Instruction: In the listing, find every line that has the string "laden" and copy it.

[Start of section]

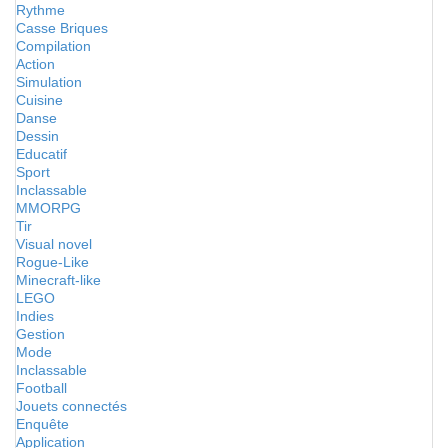
Rythme
Casse Briques
Compilation
Action
Simulation
Cuisine
Danse
Dessin
Educatif
Sport
Inclassable
MMORPG
Tir
Visual novel
Rogue-Like
Minecraft-like
LEGO
Indies
Gestion
Mode
Inclassable
Football
Jouets connectés
Enquête
Application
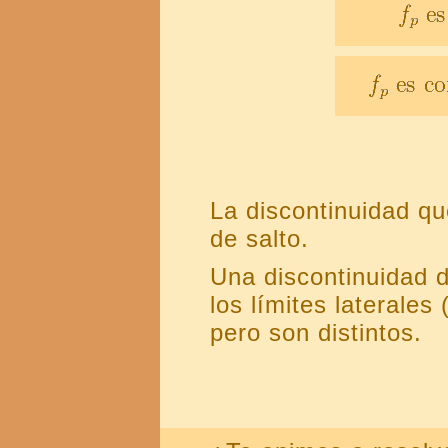
La discontinuidad qu
de salto.
Una discontinuidad 
los límites laterales
pero son distintos.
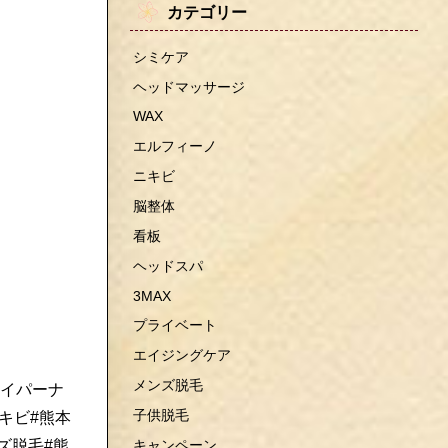
カテゴリー
シミケア
ヘッドマッサージ
WAX
エルフィーノ
ニキビ
脳整体
看板
ヘッドスパ
3MAX
プライベート
エイジングケア
メンズ脱毛
ハイパーナ
子供脱毛
キビ#熊本
キャンペーン
ズ脱毛#熊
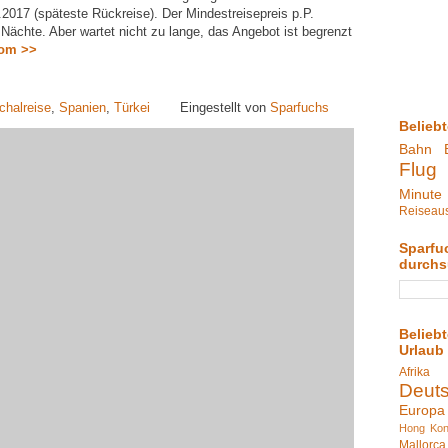
.2017 (späteste Rückreise). Der Mindestreisepreis p.P.
 Nächte. Aber wartet nicht zu lange, das Angebot ist begrenzt
com >>
chalreise
,
Spanien
,
Türkei
Eingestellt von
Sparfuchs
Belieb
Bahn
Flug
Minute
Reiseau
Sparfu
durch
Belieb
Urlaub
Afrika
Deut
Europa
Hong Ko
Mallorca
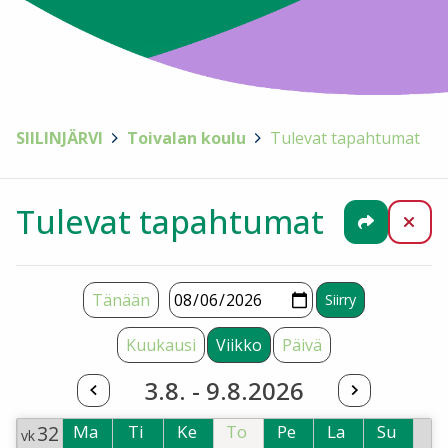
SIILINJÄRVI
>
Toivalan koulu
>
Tulevat tapahtumat
Tulevat tapahtumat
Jaa
Sul
Tänään
Kuukausi
Viikko
Päivä
3.8. - 9.8.2026
32
Ma
Ti
Ke
To
Pe
La
Su
vk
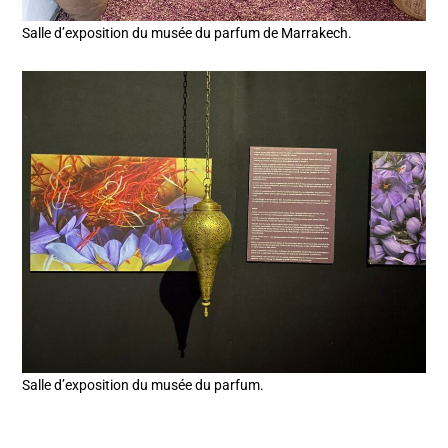
Salle d’exposition du musée du parfum de Marrakech.
Salle d’exposition du musée du parfum.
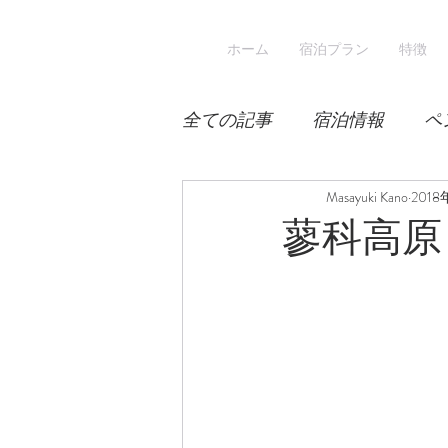
ホーム
宿泊プラン
特徴
全ての記事
宿泊情報
ペ
積雪
桜
Masayuki Kano
宿泊
201
蓼科高原日
スキー
登山
冬山登
涼しい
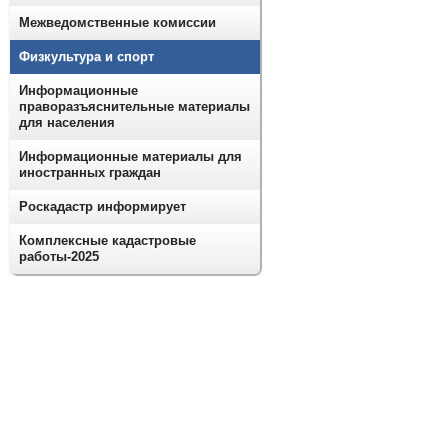
Межведомственные комиссии
Физкультура и спорт
Информационные
праворазъяснительные материалы
для населения
Информационные материалы для
иностранных граждан
Роскадастр информирует
Комплексные кадастровые
работы-2025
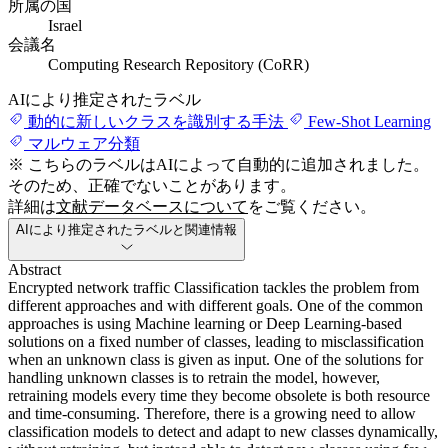
所属の国
Israel
会議名
Computing Research Repository (CoRR)
AIにより推定されたラベル
動的に新しいクラスを識別する手法
Few-Shot Learning
マルウェア分類
※ こちらのラベルはAIによって自動的に追加されました。
そのため、正確でないことがあります。
詳細は
文献データベースについて
をご覧ください。
AIにより推定されたラベルと関連情報
Abstract
Encrypted network traffic Classification tackles the problem from
different approaches and with different goals. One of the common
approaches is using Machine learning or Deep Learning-based
solutions on a fixed number of classes, leading to misclassification
when an unknown class is given as input. One of the solutions for
handling unknown classes is to retrain the model, however,
retraining models every time they become obsolete is both resource
and time-consuming. Therefore, there is a growing need to allow
classification models to detect and adapt to new classes dynamically,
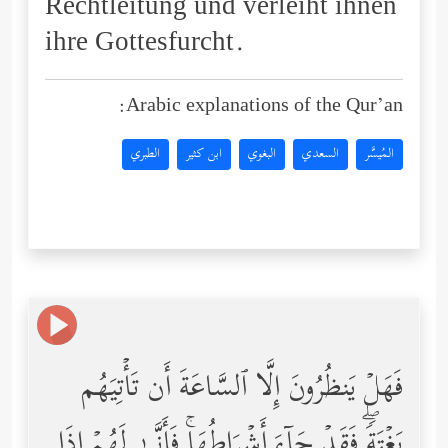
Rechtleitung und verleiht ihnen
ihre Gottesfurcht.
Arabic explanations of the Qur’an:
المُيسَّر
السعدي
البغوي
ابن كثير
الطبري
فَهَلۡ یَنظُرُونَ إِلَّا ٱلسَّاعَةَ أَن تَأۡتِیَهُم
بَغۡتَةࣰۖ فَقَدۡ جَاۤءَ أَشۡرَاطُهَاۚ فَأَنَّىٰ لَهُمۡ إِذَا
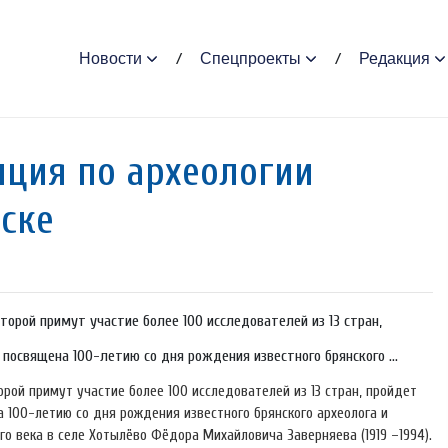
Новости
Спецпроекты
Редакция
ция по археологии
ске
орой примут участие более 100 исследователей из 13 стран,
т посвящена 100-летию со дня рождения известного брянского ...
рой примут участие более 100 исследователей из 13 стран, пройдет
на 100-летию со дня рождения известного брянского археолога и
о века в селе Хотылёво Фёдора Михайловича Заверняева (1919 –1994).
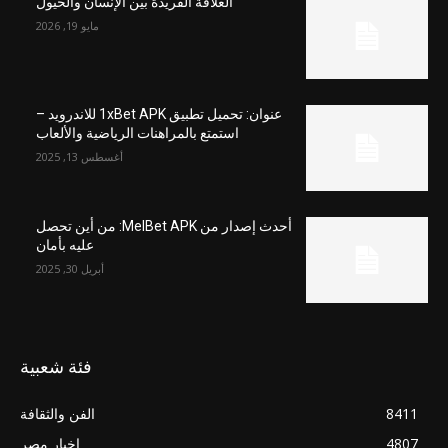
العلاقة الفريدة بين الإنسان والخيول
مايو 19, 2026
عنوان: تحميل تطبيق 1xBet APK للاندرويد –
استمتع بالمراهنات الرياضية والألعاب
أغسطس 13, 2025
أحدث إصدار من MelBet APK: من أين تحصل
عليه بأمان
أبريل 30, 2025
فئة شعبية
8411
الفن والثقافة
4807
اخبار مصر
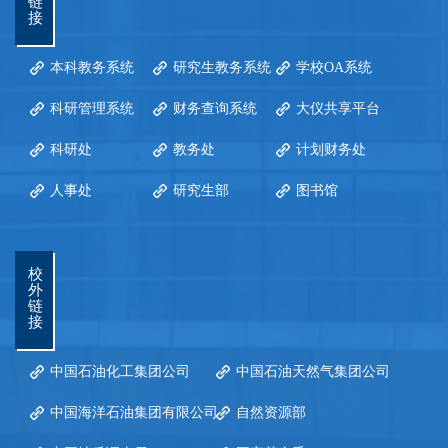
链
接
本科教务系统
研究生教务系统
学校OA系统
科研管理系统
财务查询系统
大仪共享平台
科研处
教务处
计划财务处
人事处
研究生部
图书馆
校
外
链
接
中国石油化工集团公司
中国石油天然气集团公司
中国海洋石油集团有限公司
自然资源部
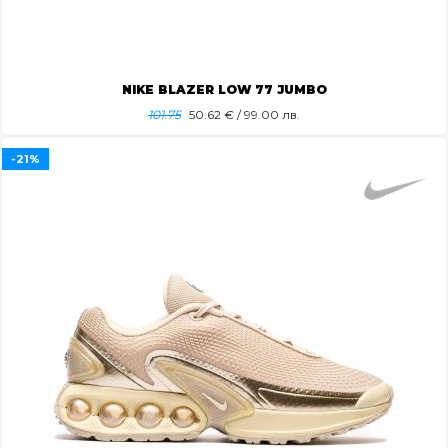
NIKE BLAZER LOW 77 JUMBO
101.75
50.62
€ / 99.00 лв.
-21%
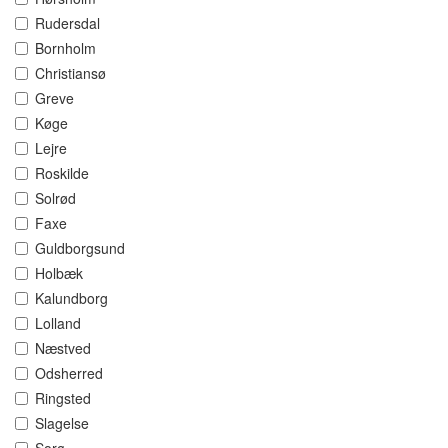
Rudersdal
Bornholm
Christiansø
Greve
Køge
Lejre
Roskilde
Solrød
Faxe
Guldborgsund
Holbæk
Kalundborg
Lolland
Næstved
Odsherred
Ringsted
Slagelse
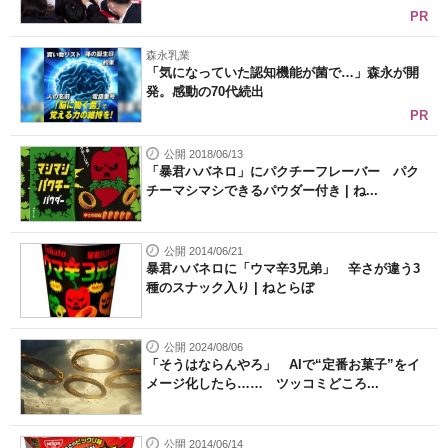
PR
森永乳業
「気になっていた認知機能が菌で…」森永が開
発。感動の70代続出
PR
公開 2018/06/13
「暴君ハバネロ」にパクチーフレーバー パク
チーマシマシできるパウダー付き | ね...
公開 2014/06/21
暴君ハバネロに「ウマ辛3兄弟」 辛さが違う3
種のスナック入り | ねとらぼ
公開 2024/08/06
「そうはならんやろ」 AIで“定番お菓子”をイ
メージ化したら…… ツッコミどころ...
公開 2014/06/14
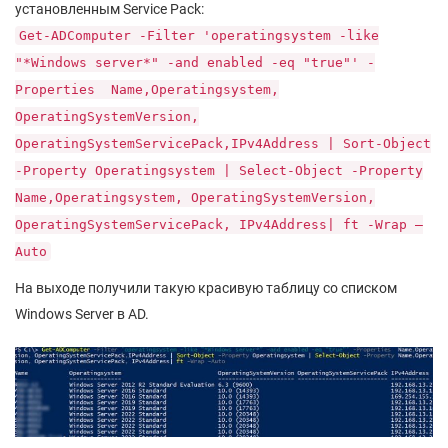
установленным Service Pack:
Get-ADComputer -Filter 'operatingsystem -like
"*Windows server*" -and enabled -eq "true"' -
Properties Name,Operatingsystem,
OperatingSystemVersion,
OperatingSystemServicePack,IPv4Address | Sort-Object
-Property Operatingsystem | Select-Object -Property
Name,Operatingsystem, OperatingSystemVersion,
OperatingSystemServicePack, IPv4Address| ft -Wrap –
Auto
На выходе получили такую красивую таблицу со списком
Windows Server в AD.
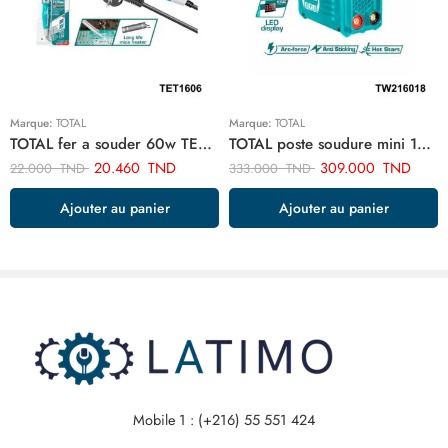
Marque:
TOTAL
Marque:
TOTAL
TOTAL fer a souder 60w TET1606
TOTAL poste soudure mini 160a TW216018
20.460
TND
309.000
TND
22.000
TND
333.000
TND
Ajouter au panier
Ajouter au panier
Mobile 1 : (+216) 55 551 424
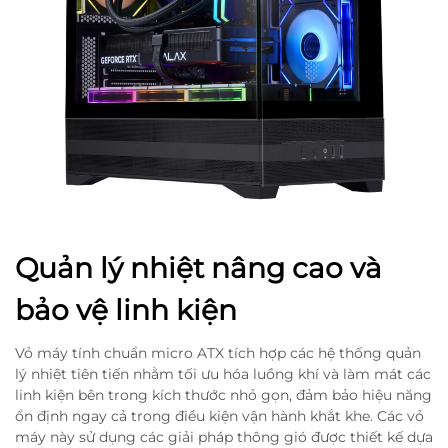
Quản lý nhiệt nâng cao và
bảo vệ linh kiện
Vỏ máy tính chuẩn micro ATX tích hợp các hệ thống quản
lý nhiệt tiên tiến nhằm tối ưu hóa luồng khí và làm mát các
linh kiện bên trong kích thước nhỏ gọn, đảm bảo hiệu năng
ổn định ngay cả trong điều kiện vận hành khắt khe. Các vỏ
máy này sử dụng các giải pháp thông gió được thiết kế dựa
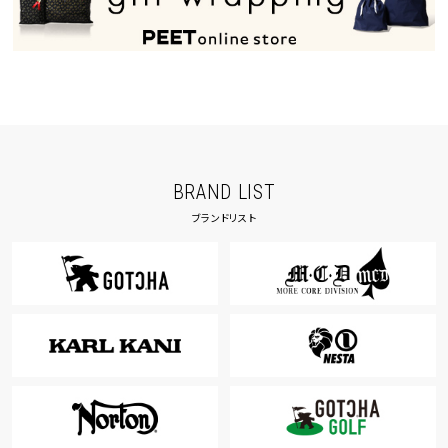
BRAND LIST
ブランドリスト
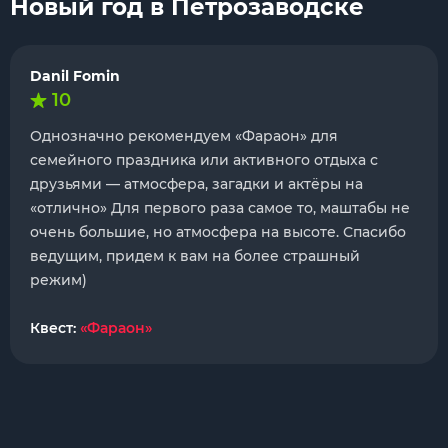
Новый год в Петрозаводске
Danil Fomin
10
Однозначно рекомендуем «Фараон» для
семейного праздника или активного отдыха с
друзьями — атмосфера, загадки и актёры на
«отлично» Для первого раза самое то, маштабы не
очень большие, но атмосфера на высоте. Спасибо
ведущим, придем к вам на более страшный
режим)
Квест:
«Фараон»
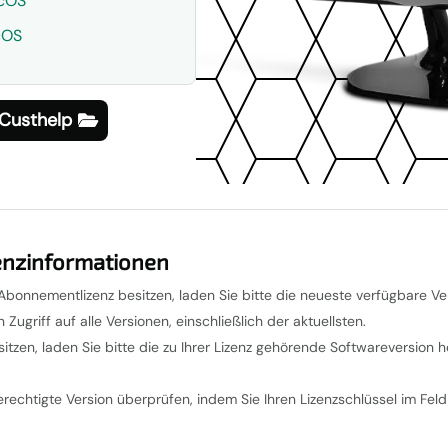
cOS
cOS
 Custhelp
zenzinformationen
bonnementlizenz besitzen, laden Sie bitte die neueste verfügbare Vers
griff auf alle Versionen, einschließlich der aktuellsten.
itzen, laden Sie bitte die zu Ihrer Lizenz gehörende Softwareversion h
erechtigte Version überprüfen, indem Sie Ihren Lizenzschlüssel im Feld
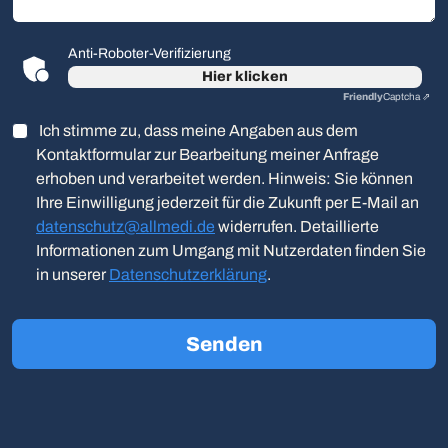
Anti-Roboter-Verifizierung
Hier klicken
Friendly
Captcha ⇗
Ich stimme zu, dass meine Angaben aus dem
Kontaktformular zur Bearbeitung meiner Anfrage
erhoben und verarbeitet werden. Hinweis: Sie können
Ihre Einwilligung jederzeit für die Zukunft per E-Mail an
datenschutz@allmedi.de
widerrufen. Detaillierte
Informationen zum Umgang mit Nutzerdaten finden Sie
in unserer
Datenschutzerklärung
.
Senden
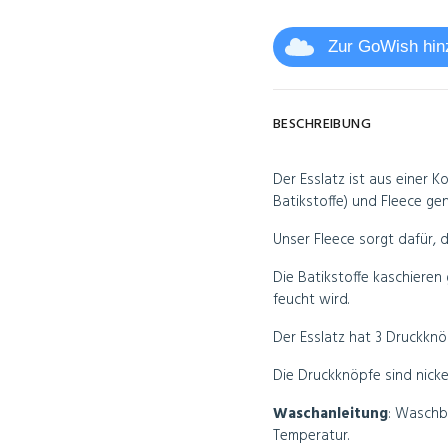
Zur GoWish hin
BESCHREIBUNG
Der Esslatz ist aus einer
Batikstoffe) und Fleece gen
Unser Fleece sorgt dafür, d
Die Batikstoffe kaschieren
feucht wird.
Der Esslatz hat 3 Druckknöp
Die Druckknöpfe sind nickel
Waschanleitung
:
Waschbar
Temperatur.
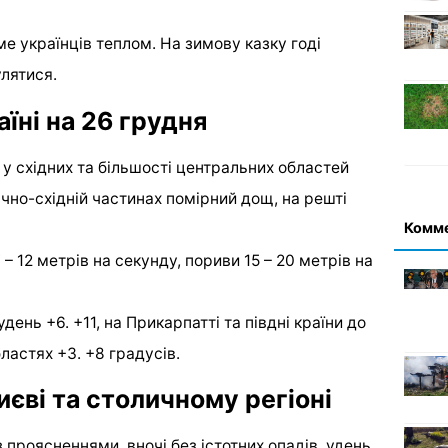
ме українців теплом. На зимову казку годі
улятися.
їні на 26 грудня
у східних та більшості центральних областей
нічно-східній частинах помірний дощ, на решті
Комм
 – 12 метрів на секунду, пориви 15 – 20 метрів на
день +6. +11, на Прикарпатті та півдні країни до
бластях +3. +8 градусів.
иєві та столичному регіоні
 проясненнями, вночі без істотних опадів, удень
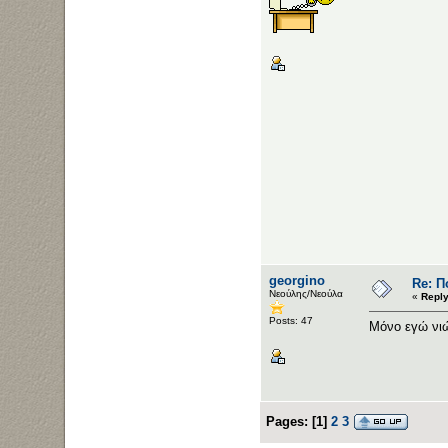
georgino
Re: Π
Νεούλης/Νεούλα
«
Reply
Posts: 47
Μόνο εγώ νιώ
Pages:
[
1
]
2
3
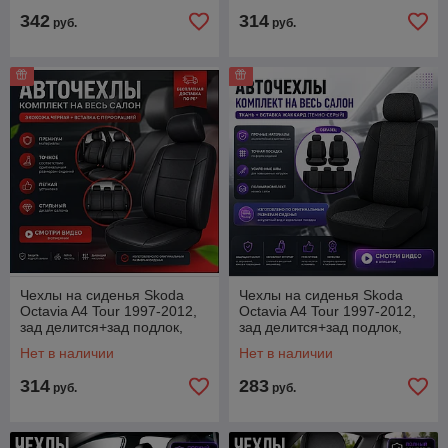
342
314
руб.
руб.
Чехлы на сиденья Skoda
Чехлы на сиденья Skoda
Octavia A4 Tour 1997-2012,
Octavia A4 Tour 1997-2012,
зад делится+зад подлок,
зад делится+зад подлок,
Экокожа, черная
ткань Жаккард
Нет в наличии
Нет в наличии
314
283
руб.
руб.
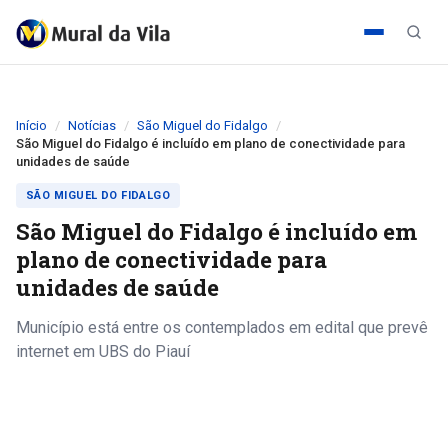
Início
Notícias
São Miguel do Fidalgo
São Miguel do Fidalgo é incluído em plano de conectividade para
unidades de saúde
SÃO MIGUEL DO FIDALGO
São Miguel do Fidalgo é incluído em
plano de conectividade para
unidades de saúde
Município está entre os contemplados em edital que prevê
internet em UBS do Piauí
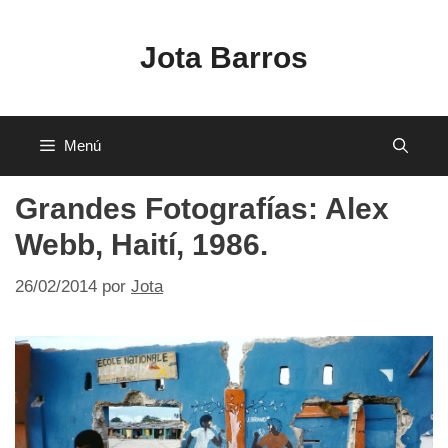
Saltar
al
Jota Barros
contenido
Menú
Grandes Fotografías: Alex
Webb, Haití, 1986.
26/02/2014
por
Jota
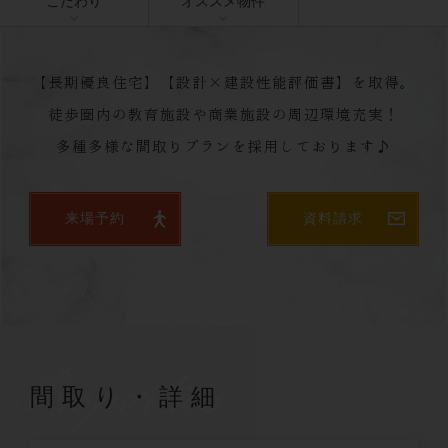
こだわり
オススメ物件
【長期優良住宅】【設計×建設性能評価書】を取得。
徒歩圏内の教育施設や商業施設の周辺環境充実！
多種多様な間取りプランを採用しております♪
来場予約
資料請求
Properties
間取り・詳細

[End of section]

Task response:
bonnementlizenz besitzen, laden Sie bitte die neueste verfügbare Vers
itzen, laden Sie bitte die zu Ihrer Lizenz gehörende Softwareversion h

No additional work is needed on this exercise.